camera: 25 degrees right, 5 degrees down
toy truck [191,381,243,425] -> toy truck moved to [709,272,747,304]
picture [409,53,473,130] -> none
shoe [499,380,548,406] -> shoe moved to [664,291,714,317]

---

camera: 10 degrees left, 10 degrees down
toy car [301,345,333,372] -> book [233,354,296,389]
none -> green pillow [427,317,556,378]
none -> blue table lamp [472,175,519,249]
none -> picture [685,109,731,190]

◆ **INSTRUCTIONS TO FOLLOW**
All lines in the listing above between the line with "toy truck [191,381,243,425]" and the line with "shoe [499,380,548,406] ->", inclusive, should be set down exactly, and no line outside that range.

◆ **YOUR SOLUTION**
toy truck [191,381,243,425] -> toy truck moved to [709,272,747,304]
picture [409,53,473,130] -> none
shoe [499,380,548,406] -> shoe moved to [664,291,714,317]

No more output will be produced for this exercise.